Page images and extracted text:
• • • • • • •

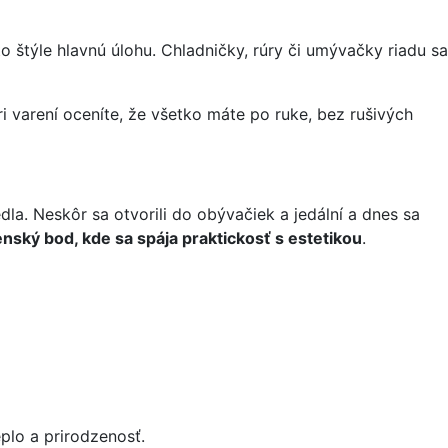
o štýle hlavnú úlohu. Chladničky, rúry či umývačky riadu sa
i varení oceníte, že všetko máte po ruke, bez rušivých
la. Neskôr sa otvorili do obývačiek a jedální a dnes sa
nský bod, kde sa spája praktickosť s estetikou
.
eplo a prirodzenosť.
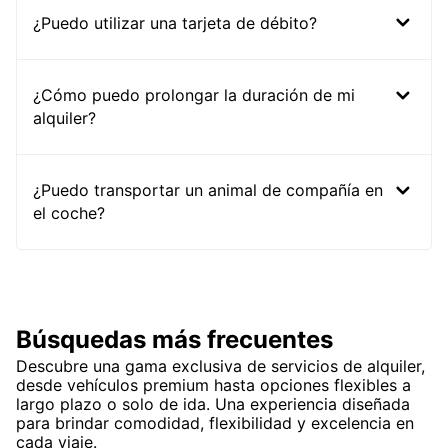
¿Puedo utilizar una tarjeta de débito?
¿Cómo puedo prolongar la duración de mi
alquiler?
¿Puedo transportar un animal de compañía en
el coche?
Búsquedas más frecuentes
Descubre una gama exclusiva de servicios de alquiler,
desde vehículos premium hasta opciones flexibles a
largo plazo o solo de ida. Una experiencia diseñada
para brindar comodidad, flexibilidad y excelencia en
cada viaje.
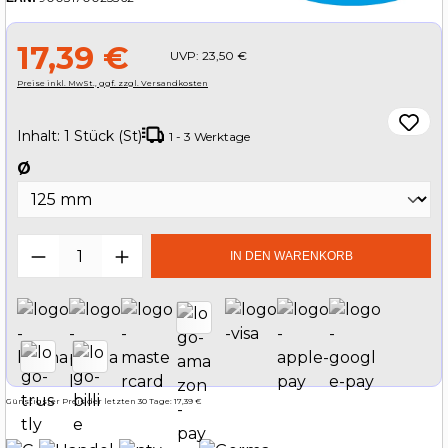
17,39 €
UVP:
23,50 €
Preise inkl. MwSt., ggf. zzgl. Versandkosten
Inhalt:
1 Stück (St)
1 - 3 Werktage
auswählen
Ø
Produkt Anzahl: Gib den gewünschten W
IN DEN WARENKORB
Günstigster Preis der letzten 30 Tage: 17,39 €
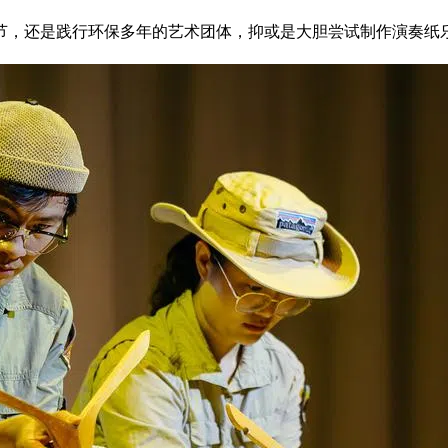
节，还是践行环保多年的艺术团体，抑或是大胆尝试制作演奏纸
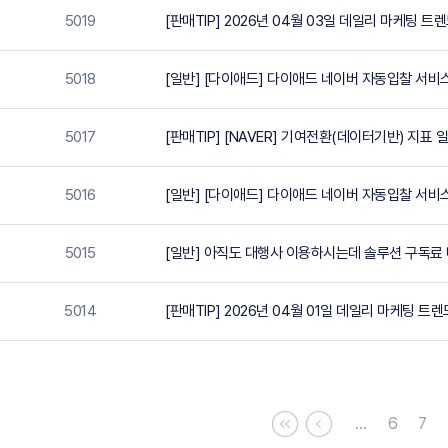
5019
[판매TIP] 2026년 04월 03일 데일리 마케팅 트
5018
[일반] [다이애드] 다이애드 네이버 자동입찰 서비
5017
[판매TIP] [NAVER] 기여전환(데이터기반) 지표 일
5016
[일반] [다이애드] 다이애드 네이버 자동입찰 서비스 
5015
[일반] 아직도 대행사 이용하시는데 솔루션 구독료
5014
[판매TIP] 2026년 04월 01일 데일리 마케팅 트렌
…
6
7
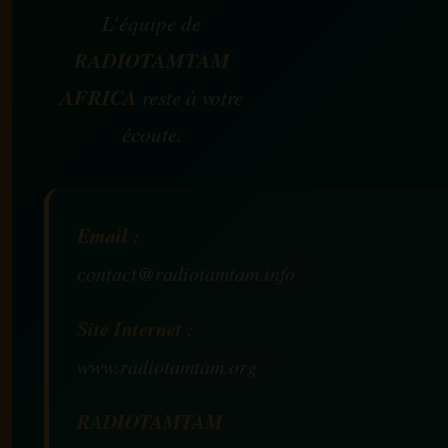
L’équipe de
RADIOTAMTAM
AFRICA
reste à votre
écoute.
Email :
contact@radiotamtam.info
Site Internet :
www.radiotamtam.org
RADIOTAMTAM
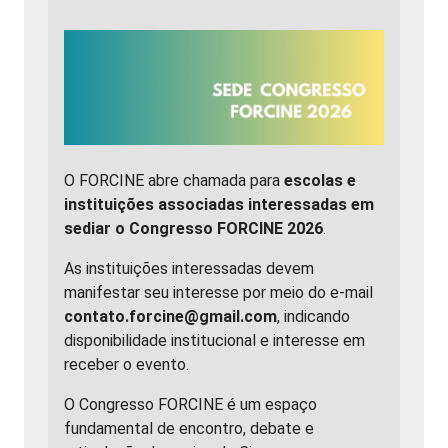
O FORCINE abre chamada para
escolas e
instituições associadas interessadas em
sediar o Congresso FORCINE 2026
.
As instituições interessadas devem
manifestar seu interesse por meio do e-mail
contato.forcine@gmail.com
, indicando
disponibilidade institucional e interesse em
receber o evento.
O Congresso FORCINE é um espaço
fundamental de encontro, debate e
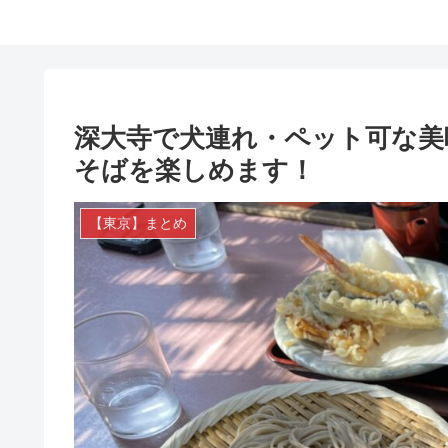
深大寺で犬連れ・ペット可な美
そばを楽しめます！
【東京】まとめ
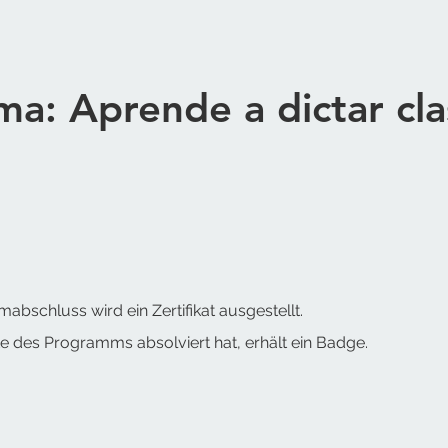
a: Aprende a dictar cla
bschluss wird ein Zertifikat ausgestellt.
te des Programms absolviert hat, erhält ein Badge.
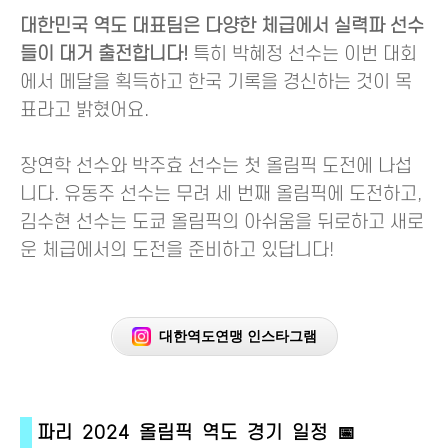
대한민국 역도 대표팀은 다양한 체급에서 실력파 선수
들이 대거 출전합니다!
특히 박혜정 선수는 이번 대회
에서 메달을 획득하고 한국 기록을 경신하는 것이 목
표라고 밝혔어요.
장연학 선수와 박주효 선수는 첫 올림픽 도전에 나섭
니다. 유동주 선수는 무려 세 번째 올림픽에 도전하고,
김수현 선수는 도쿄 올림픽의 아쉬움을 뒤로하고 새로
운 체급에서의 도전을 준비하고 있답니다!
대한역도연맹 인스타그램
파리 2024 올림픽 역도 경기 일정 📅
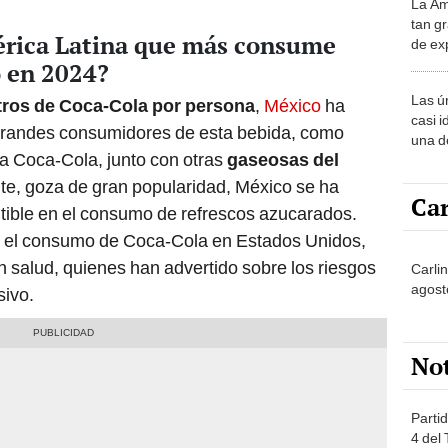
La Am
desie
tan gr
más v
mérica Latina que más consume
de ex
encont
 en 2024?
podrí
Las ú
itros de Coca-Cola por persona
,
México
ha
sabía
casi i
grandes consumidores de esta bebida, como
una d
a Coca-Cola, junto con otras
gaseosas del
muy s
te, goza de gran popularidad, México se ha
Car
utible en el consumo de refrescos azucarados.
% el consumo de Coca-Cola en Estados Unidos,
n salud, quienes han advertido sobre los riesgos
Carli
agost
ivo.
No
Partid
4 del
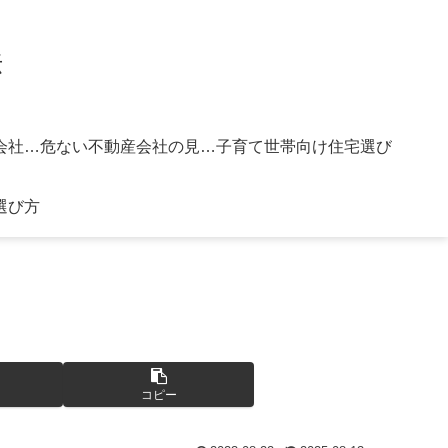
法
信頼できる不動産会社の選び方
危ない不動産会社の見分け方
子育て世帯向け住宅選び
選び方
コピー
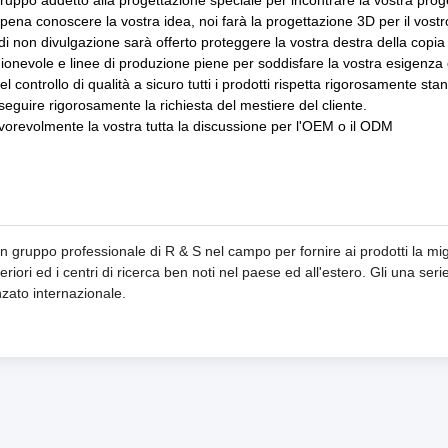
uppo addetto alla progettazione speciale per incontrare la vostra prog
pena conoscere la vostra idea, noi farà la progettazione 3D per il vostr
di non divulgazione sarà offerto proteggere la vostra destra della copia
ionevole e linee di produzione piene per soddisfare la vostra esigenza
el controllo di qualità a sicuro tutti i prodotti rispetta rigorosamente sta
eguire rigorosamente la richiesta del mestiere del cliente.
vorevolmente la vostra tutta la discussione per l'OEM o il ODM
 gruppo professionale di R & S nel campo per fornire ai prodotti la migli
riori ed i centri di ricerca ben noti nel paese ed all'estero. Gli una serie 
nzato internazionale.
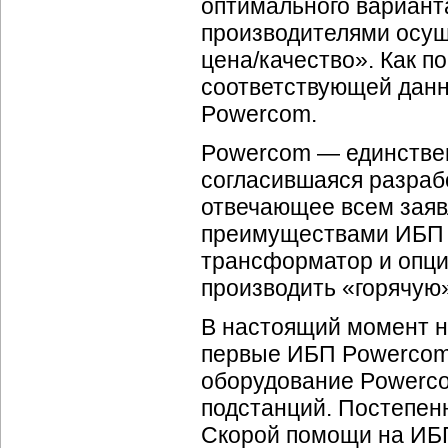
оптимального вариант
производителями осущ
цена/качество». Как п
соответствующей данн
Powercom.
Powercom — единствен
согласившаяся разрабо
отвечающее всем зая
преимуществами ИБП 
трансформатор и опци
производить «горячую»
В настоящий момент н
первые ИБП Powercom U
оборудование Powerco
подстанций. Постепен
Скорой помощи на ИБ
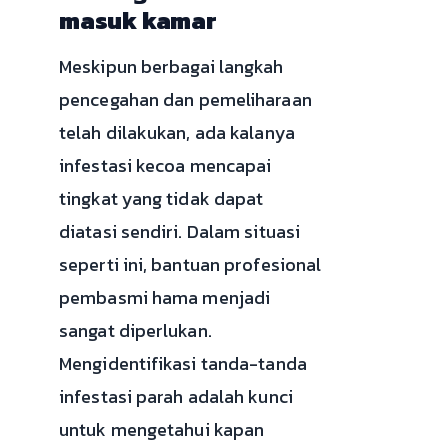
masuk kamar
Meskipun berbagai langkah
pencegahan dan pemeliharaan
telah dilakukan, ada kalanya
infestasi kecoa mencapai
tingkat yang tidak dapat
diatasi sendiri. Dalam situasi
seperti ini, bantuan profesional
pembasmi hama menjadi
sangat diperlukan.
Mengidentifikasi tanda-tanda
infestasi parah adalah kunci
untuk mengetahui kapan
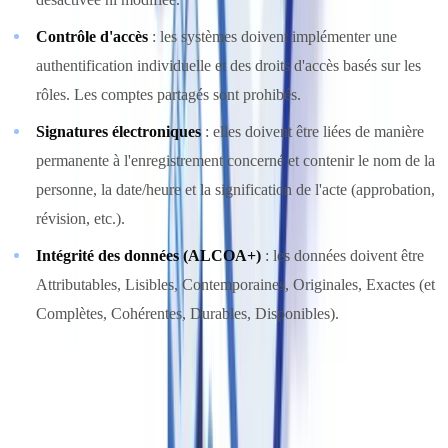
Contrôle d'accès
: les systèmes doivent implémenter une
authentification individuelle et des droits d'accès basés sur les
rôles. Les comptes partagés sont prohibés.
Signatures électroniques
: elles doivent être liées de manière
permanente à l'enregistrement concerné et contenir le nom de la
personne, la date/heure et la signification de l'acte (approbation,
révision, etc.).
Intégrité des données (ALCOA+)
: les données doivent être
Attributables, Lisibles, Contemporaines, Originales, Exactes (et
Complètes, Cohérentes, Durables, Disponibles).
L'
Annexe 11
précise en outre les exigences de validation des
systèmes informatisés, de gestion des fournisseurs et de continuité
d'activité. Les systèmes ERP, LIMS, DMS et MES utilisés dans un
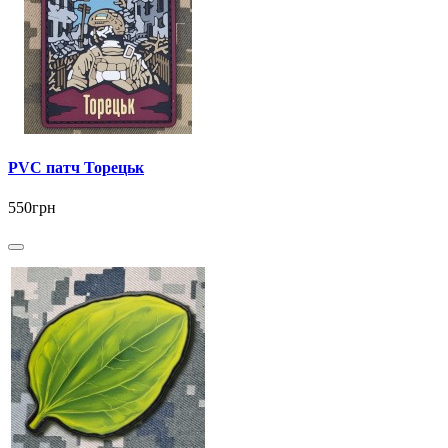
PVC патч Торецьк
550грн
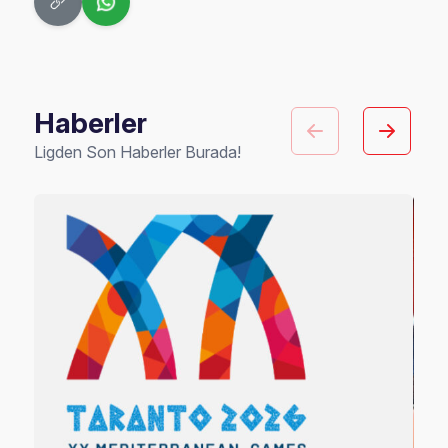
Haberler
Ligden Son Haberler Burada!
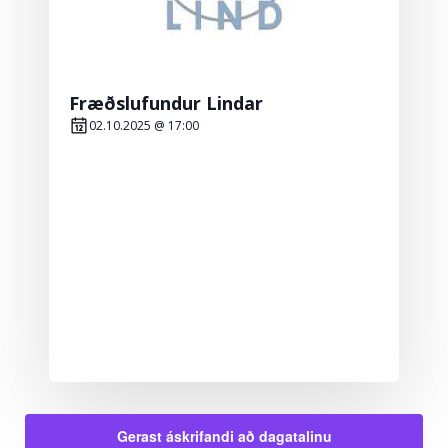
Fræðslufundur Lindar
02.10.2025 @ 17:00
Gerast áskrifandi að dagatalinu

• • • • • • •

About this task:
The pictures in the entries above should be left out; all else must be copied exactly.

Answer to this problem:
o štýle hlavnú úlohu. Chladničky, rúry či umývačky riadu sa
i varení oceníte, že všetko máte po ruke, bez rušivých
la. Neskôr sa otvorili do obývačiek a jedální a dnes sa
nský bod, kde sa spája praktickosť s estetikou
.
eplo a prirodzenosť.
¿Puedo utilizar una tarjeta de débito?
¿Cómo puedo prolongar la duración de mi
alquiler?
¿Puedo transportar un animal de compañía en
el coche?
Búsquedas más frecuentes
Descubre una gama exclusiva de servicios de alquiler,
desde vehículos premium hasta opciones flexibles a
largo plazo o solo de ida. Una experiencia diseñada
para brindar comodidad, flexibilidad y excelencia en
cada viaje.
17,39 €
UVP:
23,50 €
Preise inkl. MwSt., ggf. zzgl. Versandkosten
Inhalt:
1 Stück (St)
1 - 3 Werktage
auswählen
Ø
Produkt Anzahl: Gib den gewünschten W
IN DEN WARENKORB
Günstigster Preis der letzten 30 Tage: 17,39 €
节，还是践行环保多年的艺术团体，抑或是大胆尝试制作演奏纸
5019
[판매TIP] 2026년 04월 03일 데일리 마케팅 트
5018
[일반] [다이애드] 다이애드 네이버 자동입찰 서비
5017
[판매TIP] [NAVER] 기여전환(데이터기반) 지표 일
5016
[일반] [다이애드] 다이애드 네이버 자동입찰 서비스 
5015
[일반] 아직도 대행사 이용하시는데 솔루션 구독료
5014
[판매TIP] 2026년 04월 01일 데일리 마케팅 트렌
…
6
7
L’équipe de
RADIOTAMTAM
AFRICA
reste à votre
écoute.
Email :
contact@radiotamtam.info
Site Internet :
www.radiotamtam.org
RADIOTAMTAM
O FORCINE abre chamada para
escolas e
instituições associadas interessadas em
sediar o Congresso FORCINE 2026
.
As instituições interessadas devem
manifestar seu interesse por meio do e-mail
contato.forcine@gmail.com
, indicando
disponibilidade institucional e interesse em
receber o evento.
O Congresso FORCINE é um espaço
fundamental de encontro, debate e
深大寺で犬連れ・ペット可な美
そばを楽しめます！
【東京】まとめ
a: Aprende a dictar cla
bschluss wird ein Zertifikat ausgestellt.
te des Programms absolviert hat, erhält ein Badge.
대한민국 역도 대표팀은 다양한 체급에서 실력파 선수
들이 대거 출전합니다!
특히 박혜정 선수는 이번 대회
에서 메달을 획득하고 한국 기록을 경신하는 것이 목
표라고 밝혔어요.
장연학 선수와 박주효 선수는 첫 올림픽 도전에 나섭
니다. 유동주 선수는 무려 세 번째 올림픽에 도전하고,
김수현 선수는 도쿄 올림픽의 아쉬움을 뒤로하고 새로
운 체급에서의 도전을 준비하고 있답니다!
대한역도연맹 인스타그램
파리 2024 올림픽 역도 경기 일정 📅
La Am
desie
tan gr
más v
mérica Latina que más consume
de ex
encont
 en 2024?
podrí
Las ú
itros de Coca-Cola por persona
,
México
ha
sabía
casi i
grandes consumidores de esta bebida, como
una d
a Coca-Cola, junto con otras
gaseosas del
muy s
te, goza de gran popularidad, México se ha
Car
utible en el consumo de refrescos azucarados.
% el consumo de Coca-Cola en Estados Unidos,
n salud, quienes han advertido sobre los riesgos
Carli
agost
ivo.
No
Partid
4 del
法
信頼できる不動産会社の選び方
危ない不動産会社の見分け方
子育て世帯向け住宅選び
選び方
コピー
uppo addetto alla progettazione speciale per incontrare la vostra prog
pena conoscere la vostra idea, noi farà la progettazione 3D per il vostr
di non divulgazione sarà offerto proteggere la vostra destra della copia
ionevole e linee di produzione piene per soddisfare la vostra esigenza
el controllo di qualità a sicuro tutti i prodotti rispetta rigorosamente sta
eguire rigorosamente la richiesta del mestiere del cliente.
vorevolmente la vostra tutta la discussione per l'OEM o il ODM
 gruppo professionale di R & S nel campo per fornire ai prodotti la migli
riori ed i centri di ricerca ben noti nel paese ed all'estero. Gli una serie 
nzato internazionale.
оптимального вариант
производителями осущ
цена/качество». Как п
соответствующей данн
Powercom.
Powercom — единствен
согласившаяся разрабо
отвечающее всем зая
преимуществами ИБП 
трансформатор и опци
производить «горячую»
В настоящий момент н
первые ИБП Powercom U
оборудование Powerco
подстанций. Постепен
Скорой помощи на ИБ
masuk kamar
Meskipun berbagai langkah
pencegahan dan pemeliharaan
telah dilakukan, ada kalanya
infestasi kecoa mencapai
tingkat yang tidak dapat
diatasi sendiri. Dalam situasi
seperti ini, bantuan profesional
pembasmi hama menjadi
sangat diperlukan.
Mengidentifikasi tanda-tanda
infestasi parah adalah kunci
untuk mengetahui kapan
Contrôle d'accès
: les systèmes doivent implémenter une
authentification individuelle et des droits d'accès basés sur les
rôles. Les comptes partagés sont prohibés.
Signatures électroniques
: elles doivent être liées de manière
permanente à l'enregistrement concerné et contenir le nom de la
personne, la date/heure et la signification de l'acte (approbation,
révision, etc.).
Intégrité des données (ALCOA+)
: les données doivent être
Attributables, Lisibles, Contemporaines, Originales, Exactes (et
Complètes, Cohérentes, Durables, Disponibles).
L'
Annexe 11
précise en outre les exigences de validation des
systèmes informatisés, de gestion des fournisseurs et de continuité
d'activité. Les systèmes ERP, LIMS, DMS et MES utilisés dans un
PVC патч Торецьк
550грн
Haberler
Ligden Son Haberler Burada!
Fræðslufundur Lindar
02.10.2025 @ 17:00
Gerast áskrifandi að dagatalinu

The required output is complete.